29 May 2016
Muscat - The recent domestic fuel price increase of 33 per cent will increase poverty incidence in the sultanate by about one per cent from the base level, according to a study.

This simulation study was conducted by Dr H B Kotagama, H Boughanmi, H A I al Farsi and N S M S al Hamedi from the Department of Natural Resource Economics at the College of Agricultural and Marine Sciences, Sultan Qaboos University.

The surge and volatility of food and fuel prices between 2008 and 2014 has changed to decreasing food and fuel prices since 2015. However, the rate of decrease in food prices has been less than the drastic rate of decrease in fuel prices. This scenario of relatively high food prices to low fuel prices will adversely impact poverty and food security in countries that are highly food import and oil export dependents, such as Oman.
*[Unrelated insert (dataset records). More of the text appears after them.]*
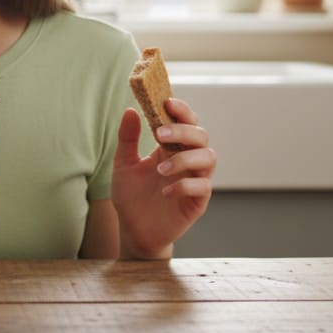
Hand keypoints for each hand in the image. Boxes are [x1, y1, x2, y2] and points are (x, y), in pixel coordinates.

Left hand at [111, 98, 215, 258]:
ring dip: (185, 158)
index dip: (181, 110)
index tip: (167, 102)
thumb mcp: (123, 164)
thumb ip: (127, 138)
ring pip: (209, 158)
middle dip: (183, 130)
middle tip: (159, 134)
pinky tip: (165, 191)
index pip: (186, 121)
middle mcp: (187, 160)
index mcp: (171, 148)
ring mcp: (195, 180)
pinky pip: (202, 187)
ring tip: (160, 169)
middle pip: (201, 135)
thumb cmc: (130, 196)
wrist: (132, 230)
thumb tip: (130, 110)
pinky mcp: (197, 202)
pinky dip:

"The trade balance of Oman though was in surplus up to 2014, with the decrease in the oil price, has been in deficit in 2015. The Government of Oman, through its budgetary proposals for 2016 has initiated reforms to augment government revenue, through increases in business taxes and phasing down subsidies on fuel," Dr Kotagama said.

Oman imported 44 per cent of the food consumed, 100 per cent of rice and about 95 per cent of wheat. Expenditure on food is the largest percentage (31 per cent) of the total household income followed with transportation (17 per cent) that is largely cost on fuel. Thus changes in either, food or fuel prices, would have a significant impact on poverty. In Oman, a family is classified as poor if it spends more than 60 per cent of the household expenditure on food (erstwhile Ministry of National Economy, 2010). Based on this standard 12 per cent of Omani families were classified as poor based on Household Expenditure and Income Survey conducted in 2007-08 compared to eight per cent in 1999-2000.

Studies, done post 2008 on surge in global food prices, have quantified the resulting increase in food insecurity in Oman, measured as percentage of households unable to access Nutritionally Adequate Socially Preferred Least Cost diet as 5.3 per cent. The phasing down of fuel subsidies may further aggravate poverty and household food security. In this context, quantitative analysis on the impact and sensitivity of food and fuel price changes on incidence of poverty will be useful to assess policy options to mitigate poverty and manage public finances.

Researchers at the WTO Chair at SQU used a simulation model developed by the World Bank to estimate the poverty impacts caused by changes in food and fuel prices.

The model estimated that poverty incidence at present as 12.8 per cent and the transfer of finance required to bring down poverty incidence to zero per cent at about RO500 per year/household and the required total financial transfer as RO20.4mn. According to national statistics, the transfer of finance as food subsidy has been RO19.3mn in 2014. The simulation on the recent (2016) domestic fuel price increase (decreased subsidy), which was an increase of 33 per cent, indicated that poverty incidence would increase by about one per cent from the base level.

If food prices were also increased by 30 per cent with an increase of 33 per cent fuel price the poverty incidence would increase by about three per cent. The incremental cost to compensate households that fall below the poverty line due to the recent increase in fuel prices is estimated at about 0.82mn compared to the cost saving to the government of RO162mn on phasing down oil subsidy (increase of fuel price by 33 per cent).